Bloom, the open-source artificial intelligence: an alternative to OpenAI's ChatGPT and big tech

|News|18 January 2023

Pexels - Copyright: Abdul KayulResulting from the shared work of hundreds of artificial intelligence researchers and experts, Bloom is the latest AI model in the language field (NLP - Natural Language Processing) in the public domain that - through open science - aims to oppose the monopoly of multinational corporations in the field of artificial intelligence.

Several language models already exist - such as OpenAI's ChatGPT, Meta's OPT or Google's Switch Transformers - but with Bloom we are witnessing a paradigm shift in the development of artificial intelligence algorithms for text production, with open-science as its 'North star'.

OpenAI's GPT, which has had considerable prominence in the world's media in recent weeks, is in fact a proprietary system developed primarily with funding from Microsoft. Bloom is equivalent to GPT in terms of performed training, but the new software that has been released is an open-source version.

Knowledge sharing - which is part of Bloom's DNA - opens indeed the door to a collaborative and participatory way of working in the field of AI, putting transparency of models, data, information and values first, with the goal of addressing even the most critical aspects of artificial intelligence systems, such as bias (algorithm results that express bias or injustice) and ethics.

Open-source artificial intelligence: what is Bloom?

Acronym for 'BigScience Large Open-science Open-access Multilingual Language Model,' Bloom is a 176-billion-parameter large language model developed by BigScience - a project born out of a collaboration between Hugging Face, the Grand équipement national de calcul intensif (GENCI) and the Institut du développement et des ressources en informatique scientifique (IDRIS) - to create an open-source algorithm trained on a large multilingual text database.

The training of the model - carried out on the Jean Zay supercomputer just outside Paris - lasted more than three months and culminated the work that more than 1,000 researchers from around the world, in collaboration with more than 250 institutions, have been carrying out for more than a year, starting in January 2021, as part of the BigScience Research Workshop.

During the work, both the model and the dataset were studied by considering various aspects - including bias, environmental and social impact, operational limitations, performance, ethics, etc. - with the aim of overcoming some of the critical issues that characterize Large Language Models (LLMs), i.e., artificial intelligence systems that produce text (text generation).

Bloom, in fact, is able to produce coherent text in 46 languages and 13 programming languages, but - unlike other LLMs - it does it transparently, according to an approach devoted to open-source and open-science, far from the rationale of peculiar to big tech.

Artificial intelligence and open-science: why Bloom challenges big tech?

First of all, Bloom's algorithm code is in the public domain, meaning that it can be downloaded by anyone on the Hugging Face website.

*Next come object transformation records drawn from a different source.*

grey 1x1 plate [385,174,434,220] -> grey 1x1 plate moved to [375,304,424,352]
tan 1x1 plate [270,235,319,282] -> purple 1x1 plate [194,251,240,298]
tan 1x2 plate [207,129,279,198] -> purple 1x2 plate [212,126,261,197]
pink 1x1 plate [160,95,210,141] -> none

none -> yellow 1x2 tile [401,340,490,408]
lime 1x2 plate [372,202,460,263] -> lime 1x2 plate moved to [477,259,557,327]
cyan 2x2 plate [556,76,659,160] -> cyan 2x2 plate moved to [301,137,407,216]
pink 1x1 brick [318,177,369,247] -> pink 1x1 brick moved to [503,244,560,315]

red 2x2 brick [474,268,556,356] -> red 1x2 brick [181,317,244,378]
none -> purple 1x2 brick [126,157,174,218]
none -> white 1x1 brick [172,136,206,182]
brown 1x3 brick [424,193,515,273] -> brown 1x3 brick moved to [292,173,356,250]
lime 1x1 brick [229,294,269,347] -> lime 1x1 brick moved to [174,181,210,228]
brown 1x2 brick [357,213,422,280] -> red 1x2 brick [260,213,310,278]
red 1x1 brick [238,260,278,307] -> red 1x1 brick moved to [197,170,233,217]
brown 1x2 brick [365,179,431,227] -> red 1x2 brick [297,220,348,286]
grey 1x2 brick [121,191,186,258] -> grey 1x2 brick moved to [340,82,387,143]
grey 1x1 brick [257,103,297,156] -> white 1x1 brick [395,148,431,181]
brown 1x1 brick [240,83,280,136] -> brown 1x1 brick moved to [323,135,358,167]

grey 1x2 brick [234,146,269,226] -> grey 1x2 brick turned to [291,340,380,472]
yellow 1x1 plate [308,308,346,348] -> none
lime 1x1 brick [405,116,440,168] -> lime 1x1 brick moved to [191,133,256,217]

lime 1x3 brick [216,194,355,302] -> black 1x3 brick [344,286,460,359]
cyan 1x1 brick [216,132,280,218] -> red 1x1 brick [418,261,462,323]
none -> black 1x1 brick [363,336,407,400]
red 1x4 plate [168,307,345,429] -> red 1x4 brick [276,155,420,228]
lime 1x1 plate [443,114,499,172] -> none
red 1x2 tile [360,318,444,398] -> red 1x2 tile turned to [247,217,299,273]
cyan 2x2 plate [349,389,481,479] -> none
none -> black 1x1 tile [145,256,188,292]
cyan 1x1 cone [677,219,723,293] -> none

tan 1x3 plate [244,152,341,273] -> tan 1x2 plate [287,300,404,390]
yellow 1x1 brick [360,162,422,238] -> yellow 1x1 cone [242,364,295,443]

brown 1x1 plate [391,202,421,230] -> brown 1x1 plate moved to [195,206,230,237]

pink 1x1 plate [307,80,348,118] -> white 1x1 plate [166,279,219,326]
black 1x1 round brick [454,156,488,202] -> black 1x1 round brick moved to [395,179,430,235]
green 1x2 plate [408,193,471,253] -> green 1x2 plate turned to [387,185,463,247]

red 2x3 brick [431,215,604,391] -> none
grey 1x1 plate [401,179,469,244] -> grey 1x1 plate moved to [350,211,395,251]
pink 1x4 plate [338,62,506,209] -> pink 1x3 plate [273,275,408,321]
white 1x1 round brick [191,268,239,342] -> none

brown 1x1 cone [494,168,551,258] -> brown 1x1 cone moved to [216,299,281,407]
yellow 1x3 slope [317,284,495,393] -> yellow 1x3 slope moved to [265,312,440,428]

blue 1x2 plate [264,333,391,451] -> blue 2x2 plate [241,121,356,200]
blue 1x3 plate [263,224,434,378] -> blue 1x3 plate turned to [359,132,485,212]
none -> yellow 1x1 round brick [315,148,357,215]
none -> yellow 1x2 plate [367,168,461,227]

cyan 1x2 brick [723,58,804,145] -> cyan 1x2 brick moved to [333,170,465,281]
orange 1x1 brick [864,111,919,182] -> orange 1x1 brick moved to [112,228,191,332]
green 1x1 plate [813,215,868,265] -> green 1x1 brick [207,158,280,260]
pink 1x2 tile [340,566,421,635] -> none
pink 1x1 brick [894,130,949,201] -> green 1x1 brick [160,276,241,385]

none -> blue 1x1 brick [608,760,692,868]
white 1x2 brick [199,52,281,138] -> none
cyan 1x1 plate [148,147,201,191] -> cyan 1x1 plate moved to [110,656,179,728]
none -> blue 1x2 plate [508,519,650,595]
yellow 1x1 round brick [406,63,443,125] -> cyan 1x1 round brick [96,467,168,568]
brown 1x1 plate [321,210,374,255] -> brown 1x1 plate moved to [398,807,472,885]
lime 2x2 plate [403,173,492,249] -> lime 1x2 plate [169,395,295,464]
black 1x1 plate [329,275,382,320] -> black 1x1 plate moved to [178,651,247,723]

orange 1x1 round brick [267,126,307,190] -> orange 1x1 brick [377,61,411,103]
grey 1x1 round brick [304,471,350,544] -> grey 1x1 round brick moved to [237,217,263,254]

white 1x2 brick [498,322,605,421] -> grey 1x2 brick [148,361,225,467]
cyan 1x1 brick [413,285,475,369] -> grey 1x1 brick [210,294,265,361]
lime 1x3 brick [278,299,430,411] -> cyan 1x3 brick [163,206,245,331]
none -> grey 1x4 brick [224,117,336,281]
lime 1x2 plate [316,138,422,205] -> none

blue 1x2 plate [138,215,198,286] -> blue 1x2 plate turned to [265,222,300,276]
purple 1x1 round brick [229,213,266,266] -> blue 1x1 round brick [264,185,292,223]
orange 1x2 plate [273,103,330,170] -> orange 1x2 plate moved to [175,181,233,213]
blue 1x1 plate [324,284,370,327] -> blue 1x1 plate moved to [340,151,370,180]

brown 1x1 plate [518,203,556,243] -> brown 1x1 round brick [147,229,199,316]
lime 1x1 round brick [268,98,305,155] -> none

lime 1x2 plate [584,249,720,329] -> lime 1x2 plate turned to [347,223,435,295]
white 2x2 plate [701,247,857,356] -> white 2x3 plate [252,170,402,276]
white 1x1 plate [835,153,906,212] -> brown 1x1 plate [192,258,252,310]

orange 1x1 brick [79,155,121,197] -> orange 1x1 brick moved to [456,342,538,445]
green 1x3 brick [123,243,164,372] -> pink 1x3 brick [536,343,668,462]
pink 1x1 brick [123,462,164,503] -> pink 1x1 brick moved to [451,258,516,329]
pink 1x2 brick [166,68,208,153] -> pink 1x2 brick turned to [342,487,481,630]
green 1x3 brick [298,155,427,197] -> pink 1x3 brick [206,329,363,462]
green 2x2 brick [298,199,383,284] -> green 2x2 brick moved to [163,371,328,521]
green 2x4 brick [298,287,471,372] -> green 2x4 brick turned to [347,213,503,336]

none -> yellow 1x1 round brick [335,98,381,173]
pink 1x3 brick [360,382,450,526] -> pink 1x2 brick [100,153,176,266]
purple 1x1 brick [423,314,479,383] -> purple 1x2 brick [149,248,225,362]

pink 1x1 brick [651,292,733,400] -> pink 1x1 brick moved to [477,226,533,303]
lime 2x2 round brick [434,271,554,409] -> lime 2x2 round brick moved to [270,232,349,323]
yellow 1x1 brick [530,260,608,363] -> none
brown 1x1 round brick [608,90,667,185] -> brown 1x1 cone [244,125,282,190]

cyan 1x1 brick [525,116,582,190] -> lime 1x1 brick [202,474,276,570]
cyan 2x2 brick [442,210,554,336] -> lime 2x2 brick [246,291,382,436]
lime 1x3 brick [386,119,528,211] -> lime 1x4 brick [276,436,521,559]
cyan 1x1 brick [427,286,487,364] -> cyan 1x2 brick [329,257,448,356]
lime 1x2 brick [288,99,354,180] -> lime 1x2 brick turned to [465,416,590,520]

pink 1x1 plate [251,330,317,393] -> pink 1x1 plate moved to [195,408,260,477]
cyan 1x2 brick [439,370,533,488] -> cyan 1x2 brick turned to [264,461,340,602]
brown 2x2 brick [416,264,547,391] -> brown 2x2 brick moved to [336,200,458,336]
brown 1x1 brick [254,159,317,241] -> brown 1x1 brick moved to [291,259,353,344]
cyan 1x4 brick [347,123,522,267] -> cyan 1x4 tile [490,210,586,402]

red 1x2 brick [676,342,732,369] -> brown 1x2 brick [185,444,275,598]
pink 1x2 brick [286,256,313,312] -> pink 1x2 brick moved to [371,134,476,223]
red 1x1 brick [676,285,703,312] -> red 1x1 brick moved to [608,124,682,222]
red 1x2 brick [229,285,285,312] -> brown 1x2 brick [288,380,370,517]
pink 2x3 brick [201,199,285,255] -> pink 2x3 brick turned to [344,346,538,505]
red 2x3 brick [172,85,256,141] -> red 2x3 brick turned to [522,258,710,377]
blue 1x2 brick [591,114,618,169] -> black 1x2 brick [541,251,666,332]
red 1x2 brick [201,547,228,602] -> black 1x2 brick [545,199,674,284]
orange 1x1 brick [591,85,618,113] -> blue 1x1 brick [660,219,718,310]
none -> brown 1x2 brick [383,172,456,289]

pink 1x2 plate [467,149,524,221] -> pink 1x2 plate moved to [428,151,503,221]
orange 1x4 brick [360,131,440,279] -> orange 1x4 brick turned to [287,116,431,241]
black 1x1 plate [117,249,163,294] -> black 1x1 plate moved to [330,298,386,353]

Moreover, all information about how the model works and the data used to train it are public, with details on critical aspects and recorded performance.

Bloom's developers then published the BigScience Ethical Charter, which collects the values underlying the BigScience project, divided into two categories:

  • Intrinsic values: inclusiveness, diversity, reproducibility, openness, accountability
  • Extrinsic values: accessibility, transparency, interdisciplinarity, multilingualism

In addition to this code of ethics, there is the list of restrictions on use - provided for in Bloom's license - which includes a number of prohibitions on the application of the LLM, which, for example, cannot be used to provide medical advice or administer justice.

As Alberto Romero writes in Towards Data Science, "Bloom is the most important artificial intelligence model of the decade" because it changes the rules of the game in a field that is on the brink of radical change, putting transparency, knowledge sharing and ethics first, rather than profit and control of technologies.

In doing so, Bloom and BigScience chart a course toward a more democratic model of technology development rooted in open-source and open-science.

Finally, there are other AI models in open-source linguistics that are worth mentioning and that can be used for application development without having to resort to OpenAI's paid services; out of all of them it is worth mentioning those of Eleuther, which can also be found on the Hugging Face platform.

While Bloom requires very expensive hardware to run, these models are more affordable and often give, with additional training done on the specific functions required by the application, results very close to those of the more expensive models. 

The true democratization of artificial intelligence will be achieved when even the smallest individuals can have hardware resources and AI models that can achieve results similar to those of systems that "run" on supercomputers.